"Mal ve çocuklar, dünya hayatının süsleridir..."

17/05/2020 Pazar Köşe yazarı V.T

"Biliniz ki, mallarınız ve çocuklarınız sizi imtihan etmek için verildi."

 

Ebü'l-Kâsım İbn-i Cüzey hazretleri Mâliki fıkıh ve tefsir âlimidir. 693 (m. 1294)’de Endülüs’te (İspanya) İşbîliye'nin (Sevilla) Velbe (Huelva) kasabasındandır. Gırnata'da (Granada) tahsil gördü. Gırnata Ulucamii'nde imamlık yaptı. 741 (m. 1340)’de İspanyol ve Portekiz kuvvetlerine karşı Cebelitarık ya­kınlarındaki Tarif’te yapılan savaşta şehit düştü.

Bu mübarek zat, bir dersinde şunları anlattı:

Âl-i İmrân sûresi yüzseksenbeşinci âyetinde ve Hadîd sûresinin yirminci âyetinde meâlen, (Dünya hayatı, ancak insanları aldatıcı şeylerdir) buyuruldu. En'am sûresinin otuzikinci âyetinde meâlen, (Dünya hayatı oyun ve boş şeylerdir. Allahtan korkanlar için, âhiret hayatı elbette hayrlıdır. Böyle olduğunu niçin anlamıyorsunuz?) buyuruluyor. Enfâl sûresinin yirmisekizinci âyetinde ve Tegâbün sûresinin onbeşinci âyetinde meâlen, (Biliniz ki, mallarınız ve çocuklarınız sizi imtihan etmek için verildi. Allahü teâlâ, iyiliklerinize karşılık, size çok büyük ecir verecektir) ve Tevbe sûresinin otuzsekizinci âyetinde meâlen, (Dünya hayatını âhiretten daha çok mu beğeniyorsunuz? Dünya hayatında ele geçenler, âhirettekilerden çok azdır) ve Kehf sûresinin kırkaltıncı âyetinde meâlen, (Mal ve çocuklar, dünya hayatının süsleridir. Sonsuz kalıcı olan iyi işlerin sevapları, Rabbinin yanında daha iyidir) buyurulmuştur... Daha böyle altmışaltı kadar âyet-i kerime, dünya malına, mevkiine gönül bağlamamayı tembih buyuruyor.

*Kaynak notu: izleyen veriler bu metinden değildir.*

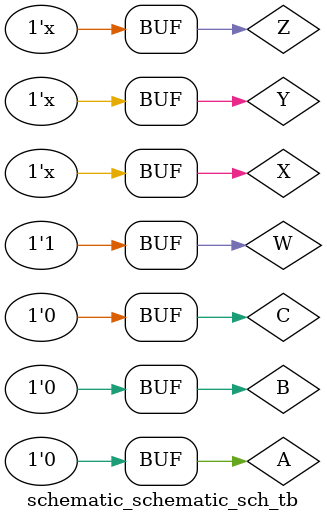
<source format=v>

`timescale 1ps / 1ps

module schematic_schematic_sch_tb();

// Inputs
   reg A;
   reg B;
   reg C;
	reg W;
	reg X;
	reg Y;
	reg Z;

// Output
   wire F;
	wire G;

// Bidirs

// Instantiate the UUT
   schematic UUT (
		.A(A), 
		.B(B), 
		.C(C), 
		.F(F),
		.W(W),
		.X(X),
		.Y(Y),
		.Z(Z),
		.G(G)
   );
	
   initial begin
		A = 1;
		B = 1;
		C = 1;
		W = 0;
		X = 1;
		Y = 1;
		Z = 1;
	end

	always begin
		repeat(2)begin
			A=~A;
			X=~X;
			repeat(2)begin
				B=~B;
				Y=~Y;
				repeat(2)begin
					C=~C;
					Z=~Z;
					#1;
					if((A|~B)&C == 1 && F != 1)begin
						$display("Incorrect output for F = 1", $time-1);
					end
					if((A|~B)&C == 0 && F != 0)begin
						$display("Incorrect output for F = 0", $time-1);					
					end
					if((W&~X | Y&~Z) == 1 && G != 1) begin
						$display("Incorrect output for G = 1", $time-1);
					end
					if((W&~X | Y&~Z) == 0 && G != 0) begin
						$display("Incorrect output for G = 0", $time-1);
					end
				end
			end
		end
		A = 0;
		B = 0;
		C = 0;
		W = 1;
		repeat(2)begin
			X=~X;
			repeat(2)begin
				Y=~Y;
				repeat(2)begin
					Z=~Z;
					#1;
					if((W&~X | Y&~Z) == 1 && G != 1) begin
						$display("Incorrect output for G = 1", $time-1);
					end
					if((W&~X | Y&~Z) == 0 && G != 0) begin
						$display("Incorrect output for G = 0", $time-1);
					end
					
				end
			end
		end
	end
endmodule

</source>
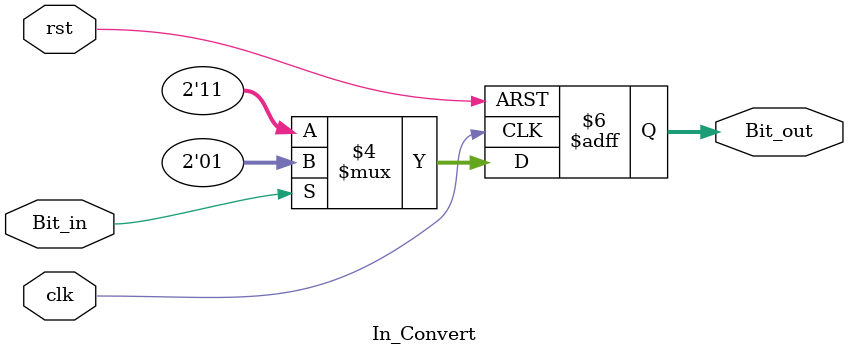
<source format=v>
/*
	2023.12.14 东南大学
作者：		张启元
文件名：	In_Convert.v
所属项目:	Bit流抽取滤波器设计
顶层模块：	In_Convert
模块名称及其描述:	
	In_Convert模块：
		将输入高低电平信号转换为Bit流量化数据（01与11）
修改纪录：
	231211 修改
*/

module In_Convert(
	
	rst,clk,Bit_in,
	Bit_out
);
input	rst;			//复位信号，高电平有效
input	clk;			//锁相环分频输出时钟，频率为512KHz
input	Bit_in;			//Bit流高低电平输入
output 	reg signed [1:0]	Bit_out;	//转换后输出数据

always@(posedge	clk or posedge rst)
	if(rst)
		Bit_out <= 2'b00;
	else
		begin
			if(Bit_in == 1'd1)
				Bit_out <= 2'b01;	//对应十进制有符号数为1
			else
				Bit_out <= 2'b11;	//对应十进制有符号数为-1
		end

endmodule

</source>
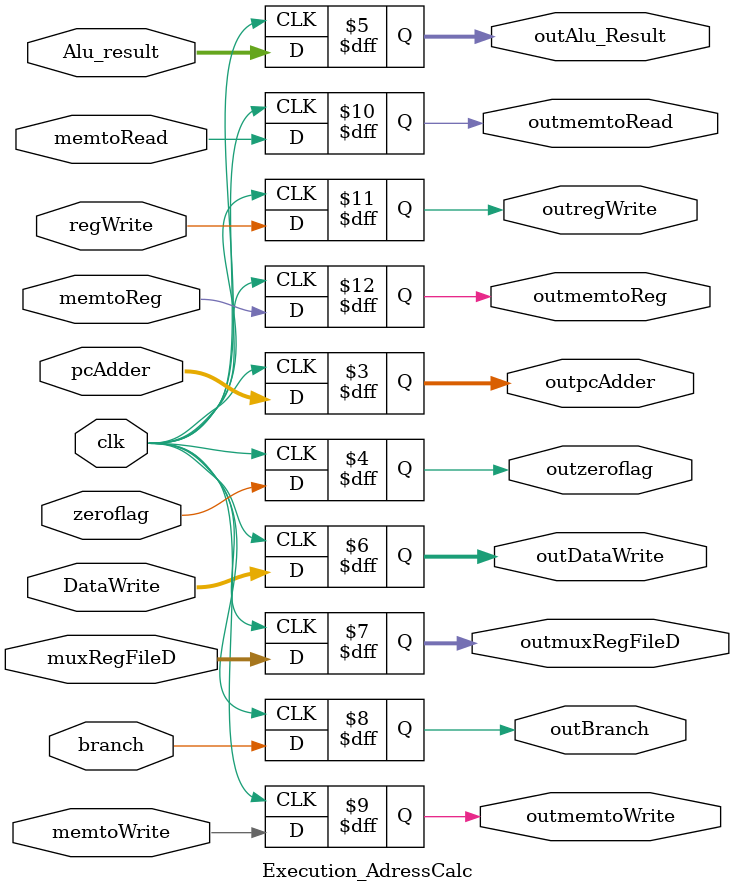
<source format=v>
module Execution_AdressCalc(
    input clk,
    input [31:0]pcAdder,//Me lo da el buffer anterior el ID
    input zeroflag,//Bandera de la ALU
    input [31:0]Alu_result,//Resultado de la ALU
    input [31:0]DataWrite,//Viene del banco de registros
    input [4:0]muxRegFileD,
    /*Todo esto lo agarramos de la Unidad de Control*/
    input branch,
    input memtoWrite,
    input memtoRead,
    input regWrite,
    input memtoReg,
    /*Salidas*/
    output reg [31:0]outpcAdder,
    output reg outzeroflag,
    output reg [31:0]outAlu_Result,
    output reg [31:0]outDataWrite,
    output reg [4:0]outmuxRegFileD,
    /*Unidad de control*/
    output reg outBranch,
    output reg outmemtoWrite,
    output reg outmemtoRead,
    output reg outregWrite,
    output reg outmemtoReg
);

initial begin
    outpcAdder=0;
    outzeroflag=0;
    outAlu_Result=0;
    outDataWrite=0;
    outmuxRegFileD=0;
    outBranch=0;
    outmemtoWrite=0;
    outmemtoRead=0;
    outregWrite=0;
    outmemtoReg=0;
end

always @(posedge clk)begin
    outpcAdder<=pcAdder;
    outzeroflag<=zeroflag;
    outAlu_Result<=Alu_result;
    outDataWrite<=DataWrite;
    outmuxRegFileD<=muxRegFileD;
    outBranch<=branch;
    outmemtoWrite<=memtoWrite;
    outmemtoRead<=memtoRead;
    outregWrite<=regWrite;
    outmemtoReg<=memtoReg;
end

endmodule
</source>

Bu yolda sayısız hadis-i şerifler de bildirilmiştir. Meselâ bir hadis-i kudsîde, (Ey âdemoğlu! Ömrünü dünyayı toplamakta harcadın. Cenneti hiç istemedin) buyurulmuştur.

Âl-i İmrân sûresi yüzotuzüçüncü âyetinde meâlen, (Rabbinizden mağfiret istemeye ve Cennete girmeye koşunuz. Bunun için çalışınız! Cennetin büyüklüğü gökler ve yer küresi kadardır. Cennet, Allahü teâlâdan korkanlar için hazırlandı. Bunlar, az bulunsa da, çok bulunsa da, mallarını Allah yolunda verirler. Öfkelerini belli etmezler. Herkesi affederler. Allahü teâlâ, ihsân edenleri sever) ve Hucurât sûresinin onuncu âyetinde meâlen, (Müminler, birbirleri ile kardeştir. Kardeşleriniz arasında sulh yapınız!) buyuruldu. Bunlar gibi daha otuza yakın âyet-i kerimede, müminlerin birbirlerine öfkelenmemesi, birbirlerine iyilik ve ihsân yapmaları, affetmeleri emrolunmaktadır.